-- Data to process follows --

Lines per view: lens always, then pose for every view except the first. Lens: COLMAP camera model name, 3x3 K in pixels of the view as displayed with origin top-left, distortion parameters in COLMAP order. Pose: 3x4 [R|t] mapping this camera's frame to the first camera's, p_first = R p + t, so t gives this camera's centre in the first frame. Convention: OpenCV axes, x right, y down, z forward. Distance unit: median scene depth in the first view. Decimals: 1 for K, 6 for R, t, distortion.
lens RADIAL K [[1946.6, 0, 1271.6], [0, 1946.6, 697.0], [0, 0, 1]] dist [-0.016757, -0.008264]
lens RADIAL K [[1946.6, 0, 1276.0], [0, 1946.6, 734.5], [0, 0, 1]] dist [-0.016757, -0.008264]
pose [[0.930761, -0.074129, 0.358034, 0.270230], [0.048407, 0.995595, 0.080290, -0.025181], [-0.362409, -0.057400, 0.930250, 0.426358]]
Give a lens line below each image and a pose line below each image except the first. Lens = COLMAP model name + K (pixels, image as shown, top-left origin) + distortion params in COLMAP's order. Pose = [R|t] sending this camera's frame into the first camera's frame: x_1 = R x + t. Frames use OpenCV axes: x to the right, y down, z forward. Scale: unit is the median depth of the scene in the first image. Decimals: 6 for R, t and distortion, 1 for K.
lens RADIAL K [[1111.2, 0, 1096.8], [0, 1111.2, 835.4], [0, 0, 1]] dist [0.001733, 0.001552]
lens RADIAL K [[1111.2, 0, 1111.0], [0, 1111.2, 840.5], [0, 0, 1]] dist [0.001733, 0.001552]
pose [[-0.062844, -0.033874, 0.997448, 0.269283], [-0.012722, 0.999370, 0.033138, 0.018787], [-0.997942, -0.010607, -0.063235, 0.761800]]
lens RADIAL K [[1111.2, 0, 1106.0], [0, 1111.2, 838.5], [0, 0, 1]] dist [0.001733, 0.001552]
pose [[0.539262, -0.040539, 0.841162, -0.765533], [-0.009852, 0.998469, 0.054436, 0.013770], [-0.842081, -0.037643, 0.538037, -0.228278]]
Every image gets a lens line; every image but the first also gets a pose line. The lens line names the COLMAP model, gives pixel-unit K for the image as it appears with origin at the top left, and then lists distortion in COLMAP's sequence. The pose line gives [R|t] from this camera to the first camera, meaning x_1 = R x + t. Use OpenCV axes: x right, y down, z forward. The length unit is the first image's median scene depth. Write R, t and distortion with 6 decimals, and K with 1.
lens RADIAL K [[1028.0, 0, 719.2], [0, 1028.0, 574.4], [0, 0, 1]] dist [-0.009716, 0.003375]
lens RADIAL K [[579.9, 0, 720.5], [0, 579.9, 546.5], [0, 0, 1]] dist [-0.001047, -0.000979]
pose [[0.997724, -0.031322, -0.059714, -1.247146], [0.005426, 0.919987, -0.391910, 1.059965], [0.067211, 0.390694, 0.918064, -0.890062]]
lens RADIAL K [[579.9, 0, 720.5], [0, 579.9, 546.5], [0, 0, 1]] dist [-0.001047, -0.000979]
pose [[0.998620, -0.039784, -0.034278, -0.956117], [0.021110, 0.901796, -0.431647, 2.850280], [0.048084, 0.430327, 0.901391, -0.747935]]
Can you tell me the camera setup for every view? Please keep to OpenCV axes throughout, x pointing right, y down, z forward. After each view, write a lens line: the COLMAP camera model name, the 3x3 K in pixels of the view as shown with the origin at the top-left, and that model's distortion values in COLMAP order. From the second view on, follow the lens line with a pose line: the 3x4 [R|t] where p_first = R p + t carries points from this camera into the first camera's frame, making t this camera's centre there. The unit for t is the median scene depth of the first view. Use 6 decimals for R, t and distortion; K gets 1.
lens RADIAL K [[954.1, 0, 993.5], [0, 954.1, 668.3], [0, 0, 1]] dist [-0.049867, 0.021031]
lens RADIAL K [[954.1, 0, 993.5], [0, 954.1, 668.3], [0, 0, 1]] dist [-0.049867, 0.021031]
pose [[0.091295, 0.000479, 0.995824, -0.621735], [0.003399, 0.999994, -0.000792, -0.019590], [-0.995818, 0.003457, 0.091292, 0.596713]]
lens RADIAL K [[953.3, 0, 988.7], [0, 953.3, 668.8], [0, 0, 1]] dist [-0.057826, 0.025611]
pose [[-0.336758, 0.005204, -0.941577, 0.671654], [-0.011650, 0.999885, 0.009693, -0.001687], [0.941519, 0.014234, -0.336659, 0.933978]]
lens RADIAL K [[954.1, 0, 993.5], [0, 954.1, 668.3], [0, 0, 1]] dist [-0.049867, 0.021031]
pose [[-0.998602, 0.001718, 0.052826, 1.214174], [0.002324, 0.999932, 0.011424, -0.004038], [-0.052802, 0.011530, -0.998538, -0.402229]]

-- Data to process concluded --

◆ **What is expected**
Type out the entire listing again, matching every line exactly.

◆ **Reply**
Lines per view: lens always, then pose for every view except the first. Lens: COLMAP camera model name, 3x3 K in pixels of the view as displayed with origin top-left, distortion parameters in COLMAP order. Pose: 3x4 [R|t] mapping this camera's frame to the first camera's, p_first = R p + t, so t gives this camera's centre in the first frame. Convention: OpenCV axes, x right, y down, z forward. Distance unit: median scene depth in the first view. Decimals: 1 for K, 6 for R, t, distortion.
lens RADIAL K [[1946.6, 0, 1271.6], [0, 1946.6, 697.0], [0, 0, 1]] dist [-0.016757, -0.008264]
lens RADIAL K [[1946.6, 0, 1276.0], [0, 1946.6, 734.5], [0, 0, 1]] dist [-0.016757, -0.008264]
pose [[0.930761, -0.074129, 0.358034, 0.270230], [0.048407, 0.995595, 0.080290, -0.025181], [-0.362409, -0.057400, 0.930250, 0.426358]]
Give a lens line below each image and a pose line below each image except the first. Lens = COLMAP model name + K (pixels, image as shown, top-left origin) + distortion params in COLMAP's order. Pose = [R|t] sending this camera's frame into the first camera's frame: x_1 = R x + t. Frames use OpenCV axes: x to the right, y down, z forward. Scale: unit is the median depth of the scene in the first image. Decimals: 6 for R, t and distortion, 1 for K.
lens RADIAL K [[1111.2, 0, 1096.8], [0, 1111.2, 835.4], [0, 0, 1]] dist [0.001733, 0.001552]
lens RADIAL K [[1111.2, 0, 1111.0], [0, 1111.2, 840.5], [0, 0, 1]] dist [0.001733, 0.001552]
pose [[-0.062844, -0.033874, 0.997448, 0.269283], [-0.012722, 0.999370, 0.033138, 0.018787], [-0.997942, -0.010607, -0.063235, 0.761800]]
lens RADIAL K [[1111.2, 0, 1106.0], [0, 1111.2, 838.5], [0, 0, 1]] dist [0.001733, 0.001552]
pose [[0.539262, -0.040539, 0.841162, -0.765533], [-0.009852, 0.998469, 0.054436, 0.013770], [-0.842081, -0.037643, 0.538037, -0.228278]]
Every image gets a lens line; every image but the first also gets a pose line. The lens line names the COLMAP model, gives pixel-unit K for the image as it appears with origin at the top left, and then lists distortion in COLMAP's sequence. The pose line gives [R|t] from this camera to the first camera, meaning x_1 = R x + t. Use OpenCV axes: x right, y down, z forward. The length unit is the first image's median scene depth. Write R, t and distortion with 6 decimals, and K with 1.
lens RADIAL K [[1028.0, 0, 719.2], [0, 1028.0, 574.4], [0, 0, 1]] dist [-0.009716, 0.003375]
lens RADIAL K [[579.9, 0, 720.5], [0, 579.9, 546.5], [0, 0, 1]] dist [-0.001047, -0.000979]
pose [[0.997724, -0.031322, -0.059714, -1.247146], [0.005426, 0.919987, -0.391910, 1.059965], [0.067211, 0.390694, 0.918064, -0.890062]]
lens RADIAL K [[579.9, 0, 720.5], [0, 579.9, 546.5], [0, 0, 1]] dist [-0.001047, -0.000979]
pose [[0.998620, -0.039784, -0.034278, -0.956117], [0.021110, 0.901796, -0.431647, 2.850280], [0.048084, 0.430327, 0.901391, -0.747935]]
Can you tell me the camera setup for every view? Please keep to OpenCV axes throughout, x pointing right, y down, z forward. After each view, write a lens line: the COLMAP camera model name, the 3x3 K in pixels of the view as shown with the origin at the top-left, and that model's distortion values in COLMAP order. From the second view on, follow the lens line with a pose line: the 3x4 [R|t] where p_first = R p + t carries points from this camera into the first camera's frame, making t this camera's centre there. The unit for t is the median scene depth of the first view. Use 6 decimals for R, t and distortion; K gets 1.
lens RADIAL K [[954.1, 0, 993.5], [0, 954.1, 668.3], [0, 0, 1]] dist [-0.049867, 0.021031]
lens RADIAL K [[954.1, 0, 993.5], [0, 954.1, 668.3], [0, 0, 1]] dist [-0.049867, 0.021031]
pose [[0.091295, 0.000479, 0.995824, -0.621735], [0.003399, 0.999994, -0.000792, -0.019590], [-0.995818, 0.003457, 0.091292, 0.596713]]
lens RADIAL K [[953.3, 0, 988.7], [0, 953.3, 668.8], [0, 0, 1]] dist [-0.057826, 0.025611]
pose [[-0.336758, 0.005204, -0.941577, 0.671654], [-0.011650, 0.999885, 0.009693, -0.001687], [0.941519, 0.014234, -0.336659, 0.933978]]
lens RADIAL K [[954.1, 0, 993.5], [0, 954.1, 668.3], [0, 0, 1]] dist [-0.049867, 0.021031]
pose [[-0.998602, 0.001718, 0.052826, 1.214174], [0.002324, 0.999932, 0.011424, -0.004038], [-0.052802, 0.011530, -0.998538, -0.402229]]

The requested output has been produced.